None of which, however, means the government of a nation regularly feted in the international press as a shining example of a democracy can legitimately break up a peaceful group of protestors with tear gas and batons in the middle of the night.

That the Indian state sees fit to infringe on the constitutional rights of Indian citizens is worrying enough but that it does so in so public, so blatant a manner speaks volumes about the government’s arrogance. The whole country was watching the saga; every newspaper in India would — and did — write about it the following morning.

But wait. It gets worse.

The same Sunday, the Delhi police imposed Section 144 of the Criminal Procedure Code in the city. The imposition prohibits gatherings of more than five people, processions, demonstrations, displaying slogans or signs and shouting slogans within the jurisdiction of Delhi district. The clampdown is in place for the week to Sunday, June 11. As a result, Baba Ramdev’s associate, veteran social activist Anna Hazare, was forced to move a scheduled one-day fast to a part of the city outside the purview of the judicial order.

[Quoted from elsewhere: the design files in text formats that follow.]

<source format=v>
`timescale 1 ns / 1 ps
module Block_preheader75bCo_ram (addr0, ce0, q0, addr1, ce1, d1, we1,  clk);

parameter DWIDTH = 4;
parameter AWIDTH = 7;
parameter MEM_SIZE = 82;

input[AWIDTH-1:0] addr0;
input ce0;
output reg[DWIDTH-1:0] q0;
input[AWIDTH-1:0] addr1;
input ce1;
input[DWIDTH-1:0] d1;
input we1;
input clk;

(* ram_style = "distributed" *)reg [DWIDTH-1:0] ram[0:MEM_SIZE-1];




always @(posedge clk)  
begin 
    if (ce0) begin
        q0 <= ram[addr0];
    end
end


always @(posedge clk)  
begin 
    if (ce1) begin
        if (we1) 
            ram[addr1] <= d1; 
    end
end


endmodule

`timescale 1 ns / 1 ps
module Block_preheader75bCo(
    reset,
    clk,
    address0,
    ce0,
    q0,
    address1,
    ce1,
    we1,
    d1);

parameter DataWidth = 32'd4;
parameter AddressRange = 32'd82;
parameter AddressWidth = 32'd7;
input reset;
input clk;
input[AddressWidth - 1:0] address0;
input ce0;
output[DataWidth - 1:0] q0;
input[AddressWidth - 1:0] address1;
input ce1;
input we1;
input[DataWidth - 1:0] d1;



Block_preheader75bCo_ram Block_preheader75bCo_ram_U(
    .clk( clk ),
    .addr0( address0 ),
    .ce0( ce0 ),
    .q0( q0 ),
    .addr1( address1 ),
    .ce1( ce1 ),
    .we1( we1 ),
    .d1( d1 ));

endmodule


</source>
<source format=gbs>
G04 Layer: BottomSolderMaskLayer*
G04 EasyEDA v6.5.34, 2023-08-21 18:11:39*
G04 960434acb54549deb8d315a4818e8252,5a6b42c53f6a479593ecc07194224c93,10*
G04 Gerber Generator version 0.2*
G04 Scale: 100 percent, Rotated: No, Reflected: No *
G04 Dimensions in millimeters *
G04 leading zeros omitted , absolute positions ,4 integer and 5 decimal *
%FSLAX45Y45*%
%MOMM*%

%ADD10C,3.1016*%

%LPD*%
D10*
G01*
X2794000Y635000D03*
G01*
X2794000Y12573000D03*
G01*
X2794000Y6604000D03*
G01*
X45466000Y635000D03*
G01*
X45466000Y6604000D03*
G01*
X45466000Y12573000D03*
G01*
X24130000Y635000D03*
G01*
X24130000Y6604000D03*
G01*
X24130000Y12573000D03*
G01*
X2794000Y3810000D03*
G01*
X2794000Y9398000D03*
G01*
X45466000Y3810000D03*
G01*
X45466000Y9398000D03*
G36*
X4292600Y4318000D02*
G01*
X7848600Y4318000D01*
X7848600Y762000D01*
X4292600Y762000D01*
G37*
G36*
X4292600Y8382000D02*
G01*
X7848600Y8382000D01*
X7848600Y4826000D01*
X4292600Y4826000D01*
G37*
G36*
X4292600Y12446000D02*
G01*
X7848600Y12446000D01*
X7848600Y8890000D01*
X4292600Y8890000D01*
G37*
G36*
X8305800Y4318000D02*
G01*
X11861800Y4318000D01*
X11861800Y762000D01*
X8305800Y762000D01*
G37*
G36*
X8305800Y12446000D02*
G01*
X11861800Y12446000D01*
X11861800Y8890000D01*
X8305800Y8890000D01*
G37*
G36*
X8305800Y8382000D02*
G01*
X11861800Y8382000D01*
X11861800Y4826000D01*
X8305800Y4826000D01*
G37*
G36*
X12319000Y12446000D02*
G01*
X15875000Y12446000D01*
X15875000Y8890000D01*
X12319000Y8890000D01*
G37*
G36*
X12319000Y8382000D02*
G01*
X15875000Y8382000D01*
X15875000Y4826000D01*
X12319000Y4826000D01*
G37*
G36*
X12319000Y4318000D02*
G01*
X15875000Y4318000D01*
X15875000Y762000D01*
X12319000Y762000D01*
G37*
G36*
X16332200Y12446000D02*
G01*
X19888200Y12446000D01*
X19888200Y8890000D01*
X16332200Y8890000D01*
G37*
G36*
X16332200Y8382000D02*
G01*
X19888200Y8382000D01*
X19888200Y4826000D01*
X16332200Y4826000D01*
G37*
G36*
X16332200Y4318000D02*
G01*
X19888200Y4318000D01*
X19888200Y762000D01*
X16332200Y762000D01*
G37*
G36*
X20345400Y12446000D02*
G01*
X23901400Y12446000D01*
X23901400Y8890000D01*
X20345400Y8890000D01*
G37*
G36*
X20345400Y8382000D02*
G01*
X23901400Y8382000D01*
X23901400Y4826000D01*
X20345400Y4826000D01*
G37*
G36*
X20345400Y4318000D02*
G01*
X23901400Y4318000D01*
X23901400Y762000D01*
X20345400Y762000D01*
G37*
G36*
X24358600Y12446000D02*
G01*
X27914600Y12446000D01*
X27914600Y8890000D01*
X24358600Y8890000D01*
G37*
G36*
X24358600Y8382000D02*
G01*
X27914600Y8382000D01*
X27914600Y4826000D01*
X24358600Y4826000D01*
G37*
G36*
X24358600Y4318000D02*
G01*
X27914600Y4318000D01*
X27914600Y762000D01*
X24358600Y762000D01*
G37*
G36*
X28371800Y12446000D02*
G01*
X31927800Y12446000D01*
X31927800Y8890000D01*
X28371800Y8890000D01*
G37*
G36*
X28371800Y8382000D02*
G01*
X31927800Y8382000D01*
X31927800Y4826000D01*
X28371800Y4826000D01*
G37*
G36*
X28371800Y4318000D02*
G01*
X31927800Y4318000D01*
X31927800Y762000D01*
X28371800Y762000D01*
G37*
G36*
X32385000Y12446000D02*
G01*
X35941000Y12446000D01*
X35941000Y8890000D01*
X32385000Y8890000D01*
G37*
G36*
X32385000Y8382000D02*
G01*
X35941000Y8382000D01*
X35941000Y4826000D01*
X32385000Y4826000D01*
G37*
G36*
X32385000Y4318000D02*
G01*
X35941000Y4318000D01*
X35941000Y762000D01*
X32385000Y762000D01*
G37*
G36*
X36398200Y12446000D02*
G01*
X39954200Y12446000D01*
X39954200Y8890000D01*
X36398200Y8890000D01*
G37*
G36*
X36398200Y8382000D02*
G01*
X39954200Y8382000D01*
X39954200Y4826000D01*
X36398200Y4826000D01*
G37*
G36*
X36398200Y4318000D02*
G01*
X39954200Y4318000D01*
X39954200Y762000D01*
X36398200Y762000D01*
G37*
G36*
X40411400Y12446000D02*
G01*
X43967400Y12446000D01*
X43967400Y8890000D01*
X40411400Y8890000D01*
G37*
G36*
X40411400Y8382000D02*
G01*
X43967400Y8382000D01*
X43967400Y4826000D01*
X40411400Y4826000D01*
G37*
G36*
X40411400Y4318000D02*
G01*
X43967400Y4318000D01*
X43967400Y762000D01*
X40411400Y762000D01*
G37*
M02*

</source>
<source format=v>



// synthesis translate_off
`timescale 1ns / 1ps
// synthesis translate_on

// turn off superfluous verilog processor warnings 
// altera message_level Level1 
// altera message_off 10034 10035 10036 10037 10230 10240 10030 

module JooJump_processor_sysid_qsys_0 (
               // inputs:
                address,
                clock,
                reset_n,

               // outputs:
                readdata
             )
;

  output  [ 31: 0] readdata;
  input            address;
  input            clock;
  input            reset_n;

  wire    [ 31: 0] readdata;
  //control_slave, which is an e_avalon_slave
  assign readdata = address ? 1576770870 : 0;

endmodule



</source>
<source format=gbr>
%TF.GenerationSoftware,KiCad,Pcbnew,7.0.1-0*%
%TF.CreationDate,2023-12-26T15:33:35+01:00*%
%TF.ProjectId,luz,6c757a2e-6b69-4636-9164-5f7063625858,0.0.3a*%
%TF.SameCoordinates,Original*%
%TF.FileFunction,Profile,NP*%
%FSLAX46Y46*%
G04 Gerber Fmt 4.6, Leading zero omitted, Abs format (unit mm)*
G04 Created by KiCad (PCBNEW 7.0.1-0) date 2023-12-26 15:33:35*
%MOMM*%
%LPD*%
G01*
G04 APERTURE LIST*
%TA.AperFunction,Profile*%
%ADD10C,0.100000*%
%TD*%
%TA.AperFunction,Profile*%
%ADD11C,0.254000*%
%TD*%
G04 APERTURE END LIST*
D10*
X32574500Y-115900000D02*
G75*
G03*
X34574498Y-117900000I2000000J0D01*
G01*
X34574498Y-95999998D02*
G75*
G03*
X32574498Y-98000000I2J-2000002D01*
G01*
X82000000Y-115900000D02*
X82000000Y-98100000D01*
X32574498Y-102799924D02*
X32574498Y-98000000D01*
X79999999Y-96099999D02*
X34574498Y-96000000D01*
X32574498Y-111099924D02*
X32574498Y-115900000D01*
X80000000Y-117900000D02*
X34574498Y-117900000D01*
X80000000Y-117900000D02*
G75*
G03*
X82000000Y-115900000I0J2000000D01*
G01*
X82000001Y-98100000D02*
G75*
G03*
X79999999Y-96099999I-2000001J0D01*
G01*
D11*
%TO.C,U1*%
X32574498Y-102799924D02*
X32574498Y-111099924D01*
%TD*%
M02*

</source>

The right to protest was already limited in the Indian capital. Where once protesters could gather outside parliament and on the street leading to the presidential mansion, they are now restricted to Jantar Mantar, an 18th century open-air observatory far from the eyes and ears of elected officials and Delhi’s police are even considering shutting down Jantar Mantar.

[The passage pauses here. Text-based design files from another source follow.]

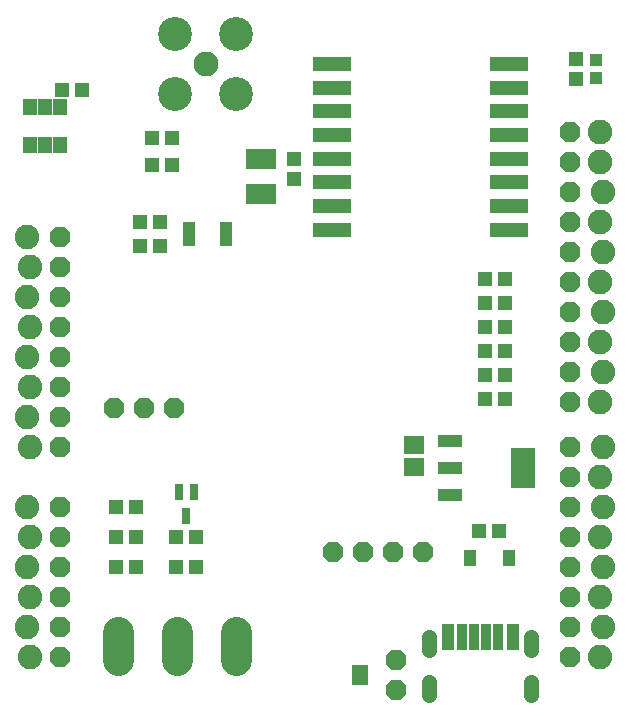
<source format=gbr>
G04 EAGLE Gerber RS-274X export*
G75*
%MOMM*%
%FSLAX34Y34*%
%LPD*%
%INSoldermask Top*%
%IPPOS*%
%AMOC8*
5,1,8,0,0,1.08239X$1,22.5*%
G01*
%ADD10R,1.303200X1.203200*%
%ADD11R,1.703200X1.503200*%
%ADD12R,1.113200X1.423200*%
%ADD13R,1.003200X1.003200*%
%ADD14R,2.053200X1.103200*%
%ADD15R,2.053200X3.403200*%
%ADD16R,1.003200X2.203200*%
%ADD17R,0.963200X2.203200*%
%ADD18R,0.903200X2.203200*%
%ADD19C,1.311200*%
%ADD20R,3.203200X1.203200*%
%ADD21R,1.203200X1.303200*%
%ADD22R,2.603200X1.803200*%
%ADD23P,1.869504X8X22.500000*%
%ADD24C,2.082800*%
%ADD25P,1.869504X8X202.500000*%
%ADD26C,2.108200*%
%ADD27C,2.870200*%
%ADD28R,1.203200X1.473200*%
%ADD29R,1.053200X0.503200*%
%ADD30P,1.869504X8X112.500000*%
%ADD31C,2.583200*%
%ADD32R,0.753200X1.353200*%
%ADD33R,1.473200X0.838200*%


D10*
X443620Y195580D03*
X460620Y195580D03*
D11*
X388620Y268580D03*
X388620Y249580D03*
D12*
X468470Y172720D03*
X435770Y172720D03*
D13*
X542290Y579240D03*
X542290Y594240D03*
D10*
X525780Y578240D03*
X525780Y595240D03*
D14*
X418580Y271920D03*
X418580Y248920D03*
X418580Y225920D03*
D15*
X480580Y248920D03*
D16*
X417000Y105600D03*
X472000Y105600D03*
D17*
X429300Y105600D03*
X459700Y105600D03*
D18*
X439500Y105600D03*
X449500Y105600D03*
D19*
X487700Y105640D02*
X487700Y94560D01*
X401300Y94560D02*
X401300Y105640D01*
X487700Y67640D02*
X487700Y56560D01*
X401300Y56560D02*
X401300Y67640D01*
D20*
X468700Y550700D03*
X318700Y510700D03*
X318700Y590700D03*
X318700Y490700D03*
X318700Y470700D03*
X318700Y450700D03*
X318700Y550700D03*
X318700Y530700D03*
X468700Y570700D03*
X468700Y450700D03*
X468700Y590700D03*
X318700Y570700D03*
X468700Y470700D03*
X468700Y490700D03*
X468700Y530700D03*
X468700Y510700D03*
D21*
X287020Y510658D03*
X287020Y493658D03*
D22*
X258826Y510554D03*
X258826Y480554D03*
D23*
X520700Y266700D03*
X520700Y241300D03*
X520700Y215900D03*
X520700Y190500D03*
X520700Y165100D03*
X520700Y139700D03*
X520700Y114300D03*
X520700Y88900D03*
X520700Y533400D03*
X520700Y508000D03*
X520700Y482600D03*
X520700Y457200D03*
X520700Y431800D03*
X520700Y406400D03*
X520700Y381000D03*
X520700Y355600D03*
X520700Y330200D03*
X520700Y304800D03*
D24*
X60960Y393700D03*
X63500Y368300D03*
X60960Y342900D03*
X63500Y317500D03*
X60960Y292100D03*
X63500Y266700D03*
X60960Y215900D03*
X63500Y190500D03*
X60960Y165100D03*
X63500Y139700D03*
X60960Y114300D03*
X63500Y88900D03*
X546100Y88900D03*
X548640Y114300D03*
X546100Y139700D03*
X548640Y165100D03*
X546100Y190500D03*
X548640Y215900D03*
X546100Y241300D03*
X548640Y266700D03*
X546100Y304800D03*
X548640Y330200D03*
X546100Y355600D03*
X548640Y381000D03*
X546100Y406400D03*
X548640Y431800D03*
X546100Y457200D03*
X548640Y482600D03*
X546100Y508000D03*
X546100Y533400D03*
X63500Y419100D03*
X60960Y444500D03*
D25*
X88900Y266700D03*
X88900Y292100D03*
X88900Y317500D03*
X88900Y342900D03*
X88900Y368300D03*
X88900Y393700D03*
X88900Y419100D03*
X88900Y444500D03*
X88900Y88900D03*
X88900Y114300D03*
X88900Y139700D03*
X88900Y165100D03*
X88900Y190500D03*
X88900Y215900D03*
D26*
X211836Y590677D03*
D27*
X186337Y565178D03*
X186337Y616176D03*
X237335Y616176D03*
X237335Y565178D03*
D28*
X63500Y522480D03*
X76200Y522480D03*
X88900Y522480D03*
X88900Y554480D03*
X76200Y554480D03*
X63500Y554480D03*
D10*
X107560Y568960D03*
X90560Y568960D03*
D21*
X166760Y505460D03*
X183760Y505460D03*
X166760Y528320D03*
X183760Y528320D03*
D29*
X229110Y439540D03*
X229110Y444540D03*
X229110Y449540D03*
X229110Y454540D03*
X197610Y454540D03*
X197610Y449540D03*
X197610Y444540D03*
X197610Y439540D03*
D10*
X173600Y457200D03*
X156600Y457200D03*
X173600Y436880D03*
X156600Y436880D03*
D30*
X134620Y299720D03*
X160020Y299720D03*
X185420Y299720D03*
X320040Y177800D03*
X345440Y177800D03*
X370840Y177800D03*
X396240Y177800D03*
D31*
X187960Y110380D02*
X187960Y86580D01*
X237960Y86580D02*
X237960Y110380D01*
X137960Y110380D02*
X137960Y86580D01*
D21*
X153280Y190500D03*
X136280Y190500D03*
X204080Y165100D03*
X187080Y165100D03*
X187080Y190500D03*
X204080Y190500D03*
D10*
X136280Y215900D03*
X153280Y215900D03*
D32*
X202080Y228440D03*
X189080Y228440D03*
X195580Y208440D03*
D21*
X448700Y388620D03*
X465700Y388620D03*
X465700Y408940D03*
X448700Y408940D03*
X448700Y327660D03*
X465700Y327660D03*
X465700Y307340D03*
X448700Y307340D03*
X448700Y347980D03*
X465700Y347980D03*
X465700Y368300D03*
X448700Y368300D03*
D10*
X153280Y165100D03*
X136280Y165100D03*
D23*
X373380Y86360D03*
X373380Y60960D03*
D33*
X342900Y69596D03*
X342900Y77724D03*
M02*

</source>
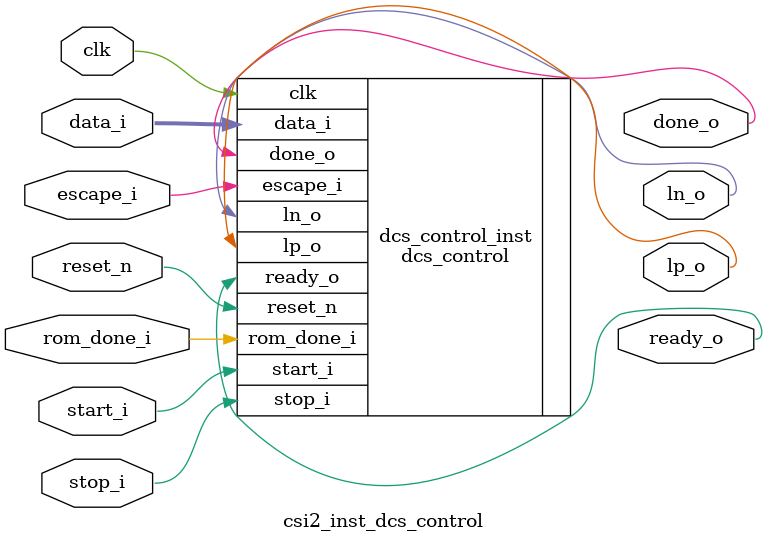
<source format=v>
	
module csi2_inst_dcs_control (
  input wire       clk,
  input	wire       reset_n,
  input	wire       start_i,    // Inititate an 8-bit data transfer
  input	wire       escape_i,   // Initiate a LP11,LP10,LP00,LP01,LP00 transmission
  input	wire       stop_i,
  input wire [7:0] data_i,
  input	wire       rom_done_i,
  output wire      ready_o,
  output wire      done_o,
  output wire      lp_o,
  output wire      ln_o
);

dcs_control dcs_control_inst(
  .clk          (clk),
  .reset_n      (reset_n),
  .start_i      (start_i),
  .escape_i     (escape_i),
  .stop_i       (stop_i),
  .data_i       (data_i),
  .rom_done_i   (rom_done_i),
  .ready_o      (ready_o),
  .done_o       (done_o),
  .lp_o         (lp_o),
  .ln_o         (ln_o)
);

endmodule		


</source>
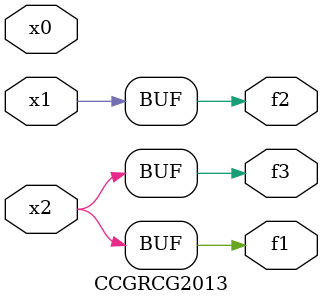
<source format=v>
module CCGRCG2013(
	input x0, x1, x2,
	output f1, f2, f3
);
	assign f1 = x2;
	assign f2 = x1;
	assign f3 = x2;
endmodule

</source>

Looking at the events of the last week, there can be little doubt that the government of India has lost its way. Mired in scandal, complacent in its parliamentary majority, and unwilling to address the concerns of the public, it has handled this asinine affair with as much tact as Prince Phillip at an alcoholics anonymous meeting. If this is how the administration reacts in full public view to a farcical piece of theatre, a bearded guru taken seriously only by a few thousand yoga lovers, then it is a worrying portent for legitimate voices of dissent.